That sounds expensive, I am sure I pay about £23.00 for 12kg of barking heads. I will check.


----------



## Emily+Harry (Mar 31, 2012)

Ooo if you can direct me to the £23 for barking heads I would be very happy - I don't mind spending my money on my little princess but if I can get it at a good value I would be very happy  
Barking heads is the brand that keeps getting the good reviews and would love to know that she is getting the best - also when you say you give your dog a chicken wing - do you mean a raw chicken wing ? Would I have to take it
Off the bone ? I sound so dim sorry I just want to make sure before I start giving her things wrong hehe  xx


----------



## wilfiboy (Sep 18, 2010)

I think its the 6kg bags that are 20 odd pounds. Pets in MInd in Blackpool is listed as a stockist x


----------



## MillieDog (Jun 1, 2011)

Karen - this is janet ~(logged in on Julie's pc and can't be bothered to log her out and me in!) Did you know that Partners pet store have an offer on their Barking Heads at the moment. All small 2kg bags are £6.50 which works out cheaper than buying a medium sized bag and they have started a Barking Heads loyalty card. Buy 6 big bags and get the 7th free.


----------



## Hfd (Aug 19, 2011)

I have just been looking at the vetuk website at barking heads, it was £21.40 for 6kg and free delivery - I too would be interested if anyone knows of a cheaper place to order from. Billy is currently on Royal Canin and I am thinking of moving over to Barking heads.
H x


----------



## Hfd (Aug 19, 2011)

ps: I have been paying £11 for 2kg of royal canin!


----------



## Emily+Harry (Mar 31, 2012)

I am going to just order the 12kg for 38 cos I really wan her on it and the website has next day delivery  xx


----------



## susanb (Jan 19, 2012)

I found viovet cheapest although amazon is not bad if you take the "subscribe & save" option. 12kg works out cheaper than 6kg everywhere I looked.


----------



## Emily+Harry (Mar 31, 2012)

I am going to order from viovet tomorrow  they seem best price for barking heads - just worried about being out on friday so cant take delivery  xx


----------



## Emily+Harry (Mar 31, 2012)

I have ordered my barking heads from viovet and should arrive tomorrow or friday so will slowly wean her off skinners and move her to that  very excited to have ordered it  xx


----------



## Turi (Jun 28, 2011)

Emily+Harry said:


> Ooo if you can direct me to the £23 for barking heads I would be very happy - I don't mind spending my money on my little princess but if I can get it at a good value I would be very happy
> Barking heads is the brand that keeps getting the good reviews and would love to know that she is getting the best - also when you say you give your dog a chicken wing - do you mean a raw chicken wing ? Would I have to take it
> Off the bone ? I sound so dim sorry I just want to make sure before I start giving her things wrong hehe  xx


We give Saffi a raw or semi-defrosted chicken wing. She eats everything, including the bone! When she sees me open the freezer she gets all excited… general rule is no cooked bones as they are brittle and can splinter and no load-bearing bones (i.e. thighs). We give her her wing in the garden as it’s generally more hygienic and keep an eye on her in case she does have any issues but she hasn’t so far and we’ve been giving them to her since her first day with us! I’m sure Kendal posted a video of one of her girls having a wing…


----------



## designsbyisis (Dec 27, 2011)

Turi said:


> We give Saffi a raw or semi-defrosted chicken wing. She eats everything, including the bone! When she sees me open the freezer she gets all excited… general rule is no cooked bones as they are brittle and can splinter and no load-bearing bones (i.e. thighs). We give her her wing in the garden as it’s generally more hygienic and keep an eye on her in case she does have any issues but she hasn’t so far and we’ve been giving them to her since her first day with us! I’m sure Kendal posted a video of one of her girls having a wing…

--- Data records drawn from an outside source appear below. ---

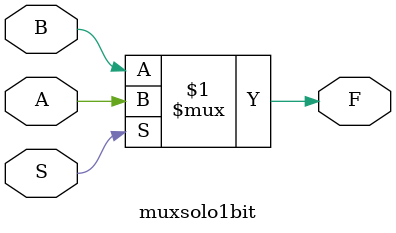
<source format=v>
`timescale 1ns / 1ps


 module muxsolo1bit(
input A,
input B,
input S,
output F
    );
    
    assign F = (S)?A:B;
endmodule

</source>
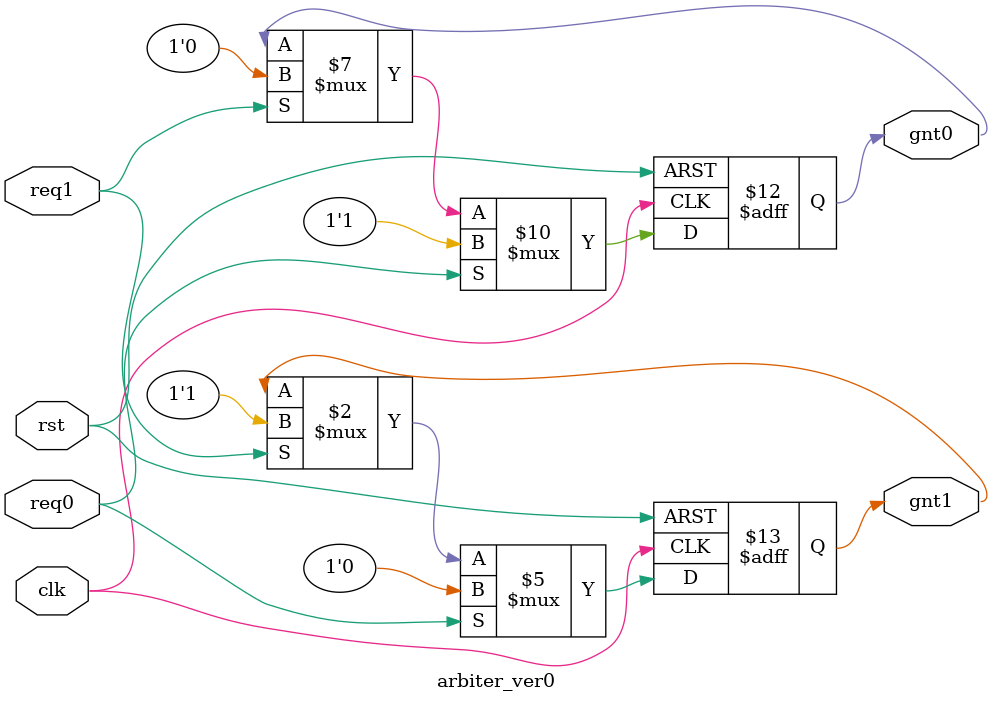
<source format=v>

module arbiter_ver0 (clk,
		rst,
		req0,
		req1,
		gnt0,
		gnt1);

	input clk, rst, req0, req1;
	output gnt0, gnt1;

	reg gnt0, gnt1;

	always @ (posedge clk or posedge rst) begin
		if (rst) begin
			gnt0 <= 0;
			gnt1 <= 0;
		end 
		else if (req0) begin
			gnt0 <= 1;
			gnt1 <= 0;
		end 
		else if (req1) begin
			gnt0 <= 0;
			gnt1 <= 1;
		end
	end

endmodule		

</source>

I'm such a wimp - I'd be really scared ! Mind you I was the same with the kids & lumpy food, lollipops .....


----------



## designsbyisis (Dec 27, 2011)

Forgot to say what I came here for ....
I emailed Fish4dogs about their sea jerky treats & they sent me some lovely sample bags. The little treats go down well with Dexter. Always worth asking for trial bags I think


----------



## Turi (Jun 28, 2011)

Saffi loves the sea jerky and the fish stars... SO stinky though


----------



## Emily+Harry (Mar 31, 2012)

Rudi has just had her first chicken wing and she is so happy with her treat  keeping her busy  xx


----------